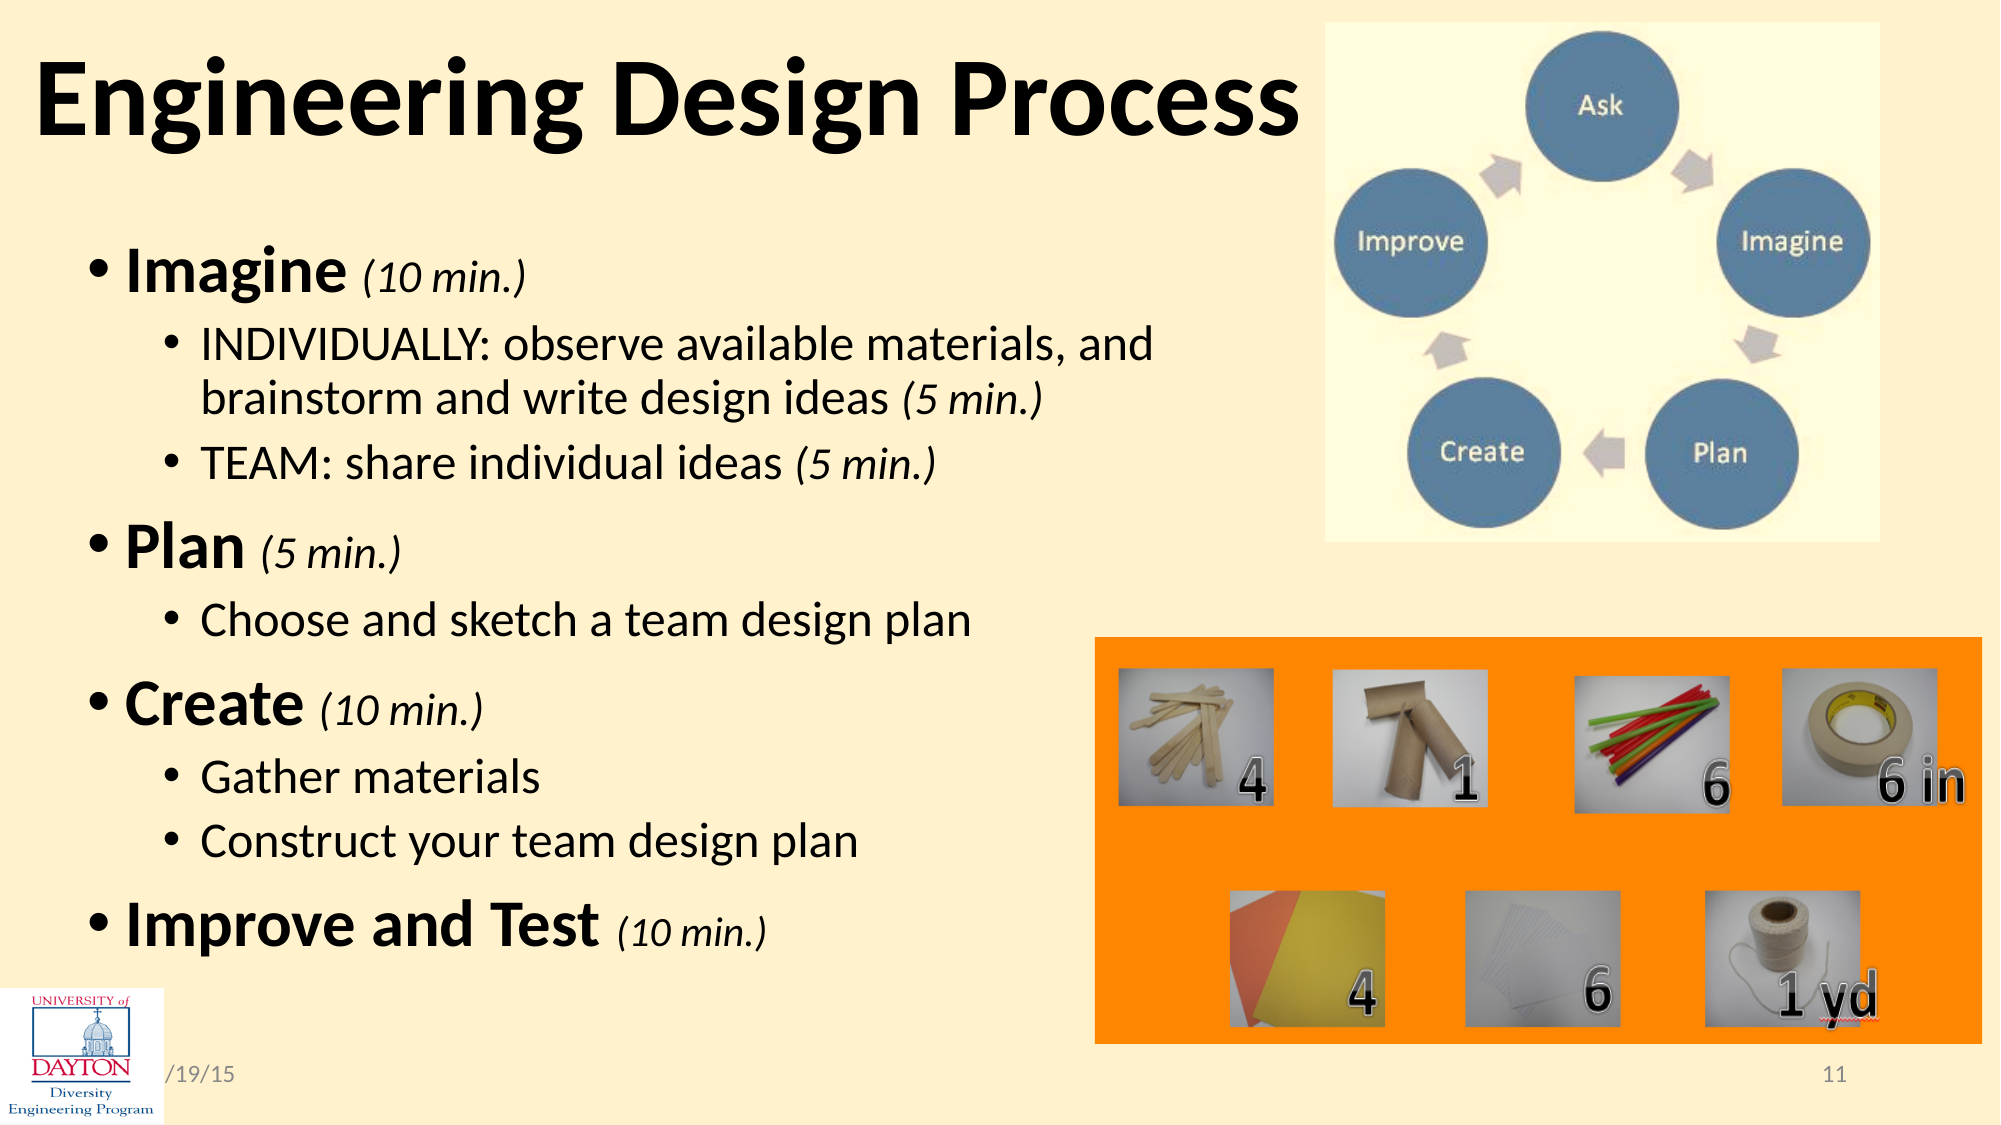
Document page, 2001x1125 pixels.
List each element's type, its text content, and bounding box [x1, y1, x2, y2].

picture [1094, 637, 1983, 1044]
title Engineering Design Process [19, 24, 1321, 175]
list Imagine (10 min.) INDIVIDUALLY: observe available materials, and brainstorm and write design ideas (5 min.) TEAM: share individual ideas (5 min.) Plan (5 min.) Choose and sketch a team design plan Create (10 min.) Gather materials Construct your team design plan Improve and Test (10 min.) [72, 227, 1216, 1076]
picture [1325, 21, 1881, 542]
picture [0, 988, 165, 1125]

- What this task involves -
Every record above should be set down exactly, with the pictures left out.

- Response to this exercise -
Document page, 2001x1125 pixels.
List each element's type, its text content, and bounding box [x1, y1, x2, y2].

picture [1094, 637, 1983, 1044]
title Engineering Design Process [19, 24, 1321, 175]
list Imagine (10 min.) INDIVIDUALLY: observe available materials, and brainstorm and write design ideas (5 min.) TEAM: share individual ideas (5 min.) Plan (5 min.) Choose and sketch a team design plan Create (10 min.) Gather materials Construct your team design plan Improve and Test (10 min.) [72, 227, 1216, 1076]
picture [1325, 21, 1881, 542]
picture [0, 988, 165, 1125]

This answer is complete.